■ Input data
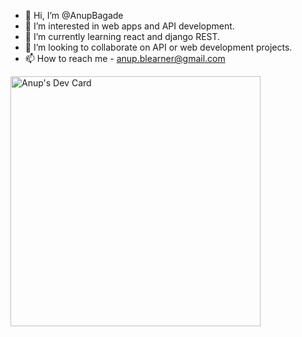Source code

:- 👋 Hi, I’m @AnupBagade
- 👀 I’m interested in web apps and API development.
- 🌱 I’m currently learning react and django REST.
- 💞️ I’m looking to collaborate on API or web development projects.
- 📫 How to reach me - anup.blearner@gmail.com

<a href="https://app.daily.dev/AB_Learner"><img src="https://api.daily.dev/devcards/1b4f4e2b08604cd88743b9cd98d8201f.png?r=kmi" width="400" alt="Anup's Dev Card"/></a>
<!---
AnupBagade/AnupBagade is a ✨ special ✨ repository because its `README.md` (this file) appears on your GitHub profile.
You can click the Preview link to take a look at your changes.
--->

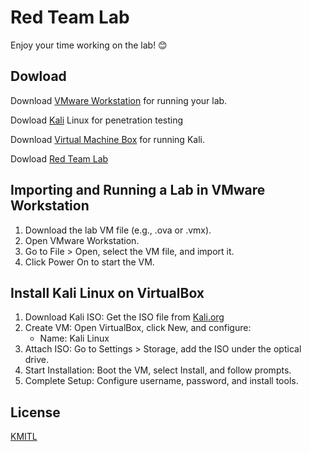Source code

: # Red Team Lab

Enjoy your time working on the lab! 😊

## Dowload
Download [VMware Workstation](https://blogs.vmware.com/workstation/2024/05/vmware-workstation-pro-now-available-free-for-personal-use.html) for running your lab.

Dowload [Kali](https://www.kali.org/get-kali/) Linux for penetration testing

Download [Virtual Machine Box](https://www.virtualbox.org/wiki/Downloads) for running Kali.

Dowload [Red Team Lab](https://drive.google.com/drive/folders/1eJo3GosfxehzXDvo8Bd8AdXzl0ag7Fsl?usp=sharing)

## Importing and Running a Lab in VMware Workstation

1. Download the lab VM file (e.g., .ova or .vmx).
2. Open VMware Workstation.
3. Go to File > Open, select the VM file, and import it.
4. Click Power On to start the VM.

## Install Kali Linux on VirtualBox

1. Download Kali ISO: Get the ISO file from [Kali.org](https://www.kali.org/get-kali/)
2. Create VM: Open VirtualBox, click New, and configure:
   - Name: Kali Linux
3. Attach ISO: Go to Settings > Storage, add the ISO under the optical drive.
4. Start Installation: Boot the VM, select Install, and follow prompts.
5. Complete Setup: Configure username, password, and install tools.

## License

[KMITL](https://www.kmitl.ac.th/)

■ Exercise
Reproduce the full material exactly, excluding the pictures.

■ Written answer
Source code

:- 👋 Hi, I’m @AnupBagade
- 👀 I’m interested in web apps and API development.
- 🌱 I’m currently learning react and django REST.
- 💞️ I’m looking to collaborate on API or web development projects.
- 📫 How to reach me - anup.blearner@gmail.com

<a href="https://app.daily.dev/AB_Learner"><img src="https://api.daily.dev/devcards/1b4f4e2b08604cd88743b9cd98d8201f.png?r=kmi" width="400" alt="Anup's Dev Card"/></a>
<!---
AnupBagade/AnupBagade is a ✨ special ✨ repository because its `README.md` (this file) appears on your GitHub profile.
You can click the Preview link to take a look at your changes.
--->

Source code

: # Red Team Lab

Enjoy your time working on the lab! 😊

## Dowload
Download [VMware Workstation](https://blogs.vmware.com/workstation/2024/05/vmware-workstation-pro-now-available-free-for-personal-use.html) for running your lab.

Dowload [Kali](https://www.kali.org/get-kali/) Linux for penetration testing

Download [Virtual Machine Box](https://www.virtualbox.org/wiki/Downloads) for running Kali.

Dowload [Red Team Lab](https://drive.google.com/drive/folders/1eJo3GosfxehzXDvo8Bd8AdXzl0ag7Fsl?usp=sharing)

## Importing and Running a Lab in VMware Workstation

1. Download the lab VM file (e.g., .ova or .vmx).
2. Open VMware Workstation.
3. Go to File > Open, select the VM file, and import it.
4. Click Power On to start the VM.

## Install Kali Linux on VirtualBox

1. Download Kali ISO: Get the ISO file from [Kali.org](https://www.kali.org/get-kali/)
2. Create VM: Open VirtualBox, click New, and configure:
   - Name: Kali Linux
3. Attach ISO: Go to Settings > Storage, add the ISO under the optical drive.
4. Start Installation: Boot the VM, select Install, and follow prompts.
5. Complete Setup: Configure username, password, and install tools.

## License

[KMITL](https://www.kmitl.ac.th/)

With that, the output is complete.